Ernst Loewy an seine Eltern, 27. April 1936

K. A., den 27.

Heute erhielt ich von Onkel Richard einen Brief aus Prag. Auch er will mir Geld schicken. Heute und gestern habe ich mitgeholfen eine Wasserleitung von einem Feld auf ein anderes umzulegen. Sonst hatten wir die letzten Tage fast nur Tomaten gepflanzt und begossen. Drei Stunden hintereinander begiessen - schonmal wünsche ich mir doch bei uns im Garten eine halbe Stunde Blumen zu begiessen. Aber trotzdem macht mir die Arbeit im grossen ganzen Freude.

Das Wichtigste hier in der Kwuzah ist der Kuhstall. Wir haben hier drei Stück, in dem größten sind ungefähr 75 Kühe. Dort wird auch maschinell gemolken. Außer den 150 Kühen haben wir auch noch drei schwere Bullen und eine Menge Kälber.

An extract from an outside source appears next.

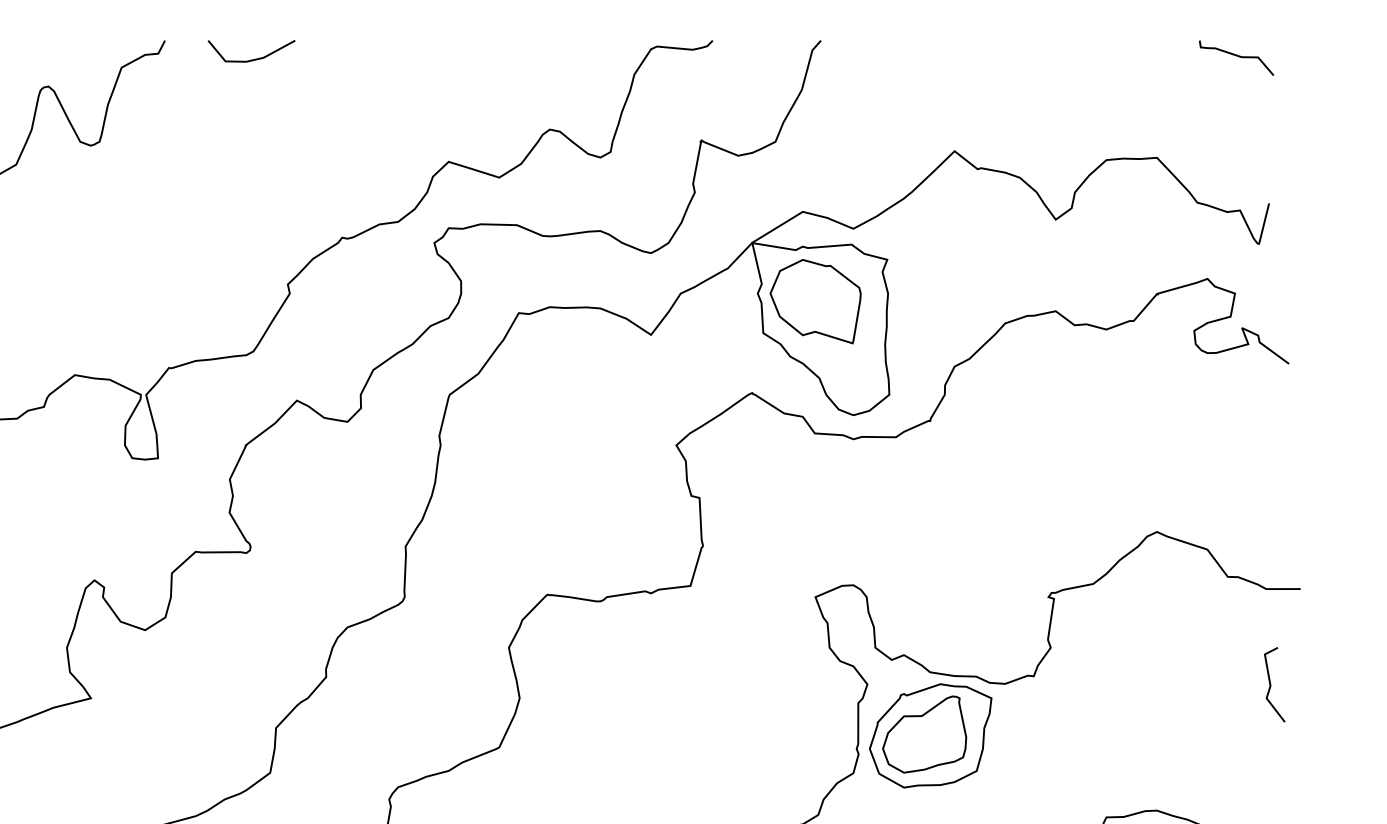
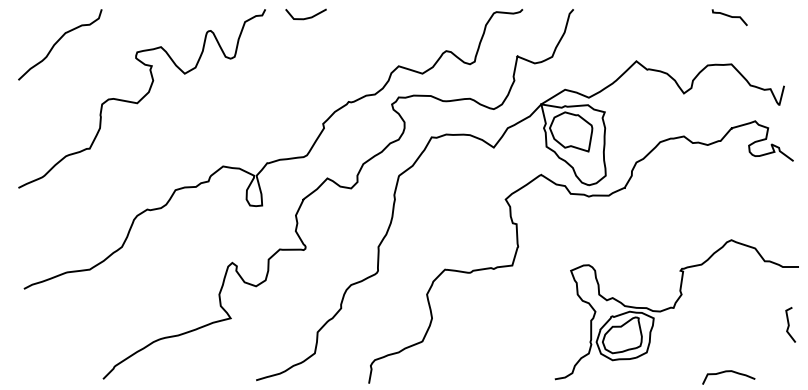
curve: (1235, 58) -> (729, 17), moved
line: (1271, 683) -> (789, 324), moved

Das zweitwichtigste hier ist der Obstgarten. Wir haben hier besonders viel Äpfel. Außerdem Kirschen, Aprikosen u. vieles andere. Zuerst ist hier vor 16 Jahren der Weinberg angelegt worden. Auch er bringt viel ein. Die Trauben werden aber nicht zu Wein verarbeitet, sondern gegessen. Sie sollen besonders gut hier sein. Viel bringen auch die Bienen ein - und sehr groß ist auch der Hühnerstall. Auch sehr viel Gemüse haben wir hier. Fast alle Erzeugnisse werden in Jerusalem an die Tnuvah abgeliefert.

Ungefähr 45 Leute sind hier schon seit 16 Jahren, und zwar alles Russen (seit der Gründung). Vor 2 Jahren kamen hier 35 Polen hin. Dann vor einem halben Jahr ungefähr 8 Deutsche. Einer ist aus Jemen, und die andern Leute kamen auch alle einzeln hierher, und zwar nur Russen und Polen und ein Italiener. Außer der Kwuzah ist hier noch eine Gruppe „Hanoar Zioni“ von ca. 50 Leuten, die mit der Kwuzah aber nichts zu tun haben. Sie bilden eine Gruppe für sich, die auch für sich arbeitet - nur lebt sie auf dem Boden der Kwuzah. Von dem Boden von 4 000 Dunam sind nur ca. 400 Dunam bearbeitet. Auf dem übrigen Boden steht zum großen Teil Wald.

K. A. am 28.

Heute erhielt ich einen Brief vom 19. und einen Brief von der Hubertusstr. Für beide Briefe, sowie die Antwortscheine besten Dank. Auch Fritz Seligmann schrieb daran. Auch für ihn viele Grüsse. - Wie ich eben höre kostet eine Tafel Schokolade zu schicken nur 15 Pfg. Porto und überhaupt keinen Zoll; sie muss allerdings ausgepackt werden und dann in Pergamentpapier und Pappumschlag verschickt werden.

K. A. am 29.

Heute erst haben wir unsere Sachen richtig eingeräumt. Wir haben hier einen besonderen Raum für all unsere Sachen.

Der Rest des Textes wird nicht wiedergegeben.